Online resources have shifted the car-buying experience. You can preview a dealership’s stock before visiting the lot.

Moody recommends “doing the bulk of research online well before visiting a dealership in person.” His advice:

  • Pay close attention to dealer incentives. Two dealerships might sell the same vehicle, but one may offer better extras like free maintenance or a 0 percent APR deal.
  • Check vehicle availability in your area before going in person. Otherwise, you may be pushed to purchase a vehicle you haven’t researched.

2. Apply for loan preapproval

Loan preapproval is an important step for getting the best rate. It locks in your expected monthly cost with a potential lender. You can then shop with a firm understanding of the amount you can spend.

Shop for auto loan rates as you shop for a car.
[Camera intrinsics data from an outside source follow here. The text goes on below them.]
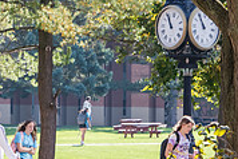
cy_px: -17
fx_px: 2633
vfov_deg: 3.5
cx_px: -41
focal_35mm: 398
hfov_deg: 5.2
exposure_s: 1/250
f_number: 8
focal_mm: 122
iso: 400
Compare lenders and don’t sign off on the first option you see.

High prices make loan preapproval essential to saving money. Moody also recommends getting preapproved with your local bank or credit union.

3. Stick to your budget

With vehicle prices hitting close to $50,000 you must use your budget as your guiding light when car shopping. While it is true that no matter the environment it is wise to stick to your budget, with prices this high there isn’t much wiggle room.

To determine how much you can afford, use an auto loan calculator to find your monthly financing cost. And don’t forget to factor in vehicle costs, like maintenance and insurance.

4. Consider leasing for the short term

Have your sights set on a certain vehicle but can’t find it on the dealer lot? Leasing can be an effective way to get behind the wheel.

“While leasing long term costs more, leasing for the short term can help a buyer get the car they want at an affordable price,” Moody says. By the time the lease ends, the economic environment will likely be different. You may be able to better afford a new car.

5. Buy a used vehicle

If you have some flexibility, buying a used vehicle instead of a new one can be a good option. “Those looking for a great deal should look at used cars,” Moody says. With such high demand for vehicles and low inventory, new car prices will remain high.

The current state of the car market

Current high vehicle prices are influenced by a number of factors, like available inventory, remaining supply chain issues and inflation. All of these impact the price you pay at the dealership. But Moody explains that the main influence right now comes down to supply versus demand.

“There are only about 1 million new cars at dealerships across the country,” Moody says. “The used car inventory is more than double that. That low supply of new cars combined with strong demand is forcing prices up.”

On top of this, moves made by the Federal Reserve make borrowing money for your new car expensive too. During the first quarter of 2021, those taking out auto loans financed an average of $35,383. That’s far less than the average of $40,927 car owners financed in the second quarter of 2024, according to Experian.

With the combination of high interest rates and expensive vehicles, you can expect to spend more money on a new vehicle.

Will vehicle prices return to normal?

It’s a complicated question. But, according to Moody, new inventory should begin to normalize by spring of 2023.

“There are many new models on the way and some supply chain issues will be worked out by then,” Moody says.

Until then, you’ll need to be prepared to do more research than normal. You might not find your dream car. But just because there’s a limited inventory doesn’t mean you can’t drive off the lot happy.

The bottom line

The lesson is this, if you have the flexibility to wait on buying a new car, it might be worth saving money. But if you’re like most Americans, waiting may not be an option. Instead, enter car buying with a bit more research and prepare to spend a bit more even if you drive off with a good deal.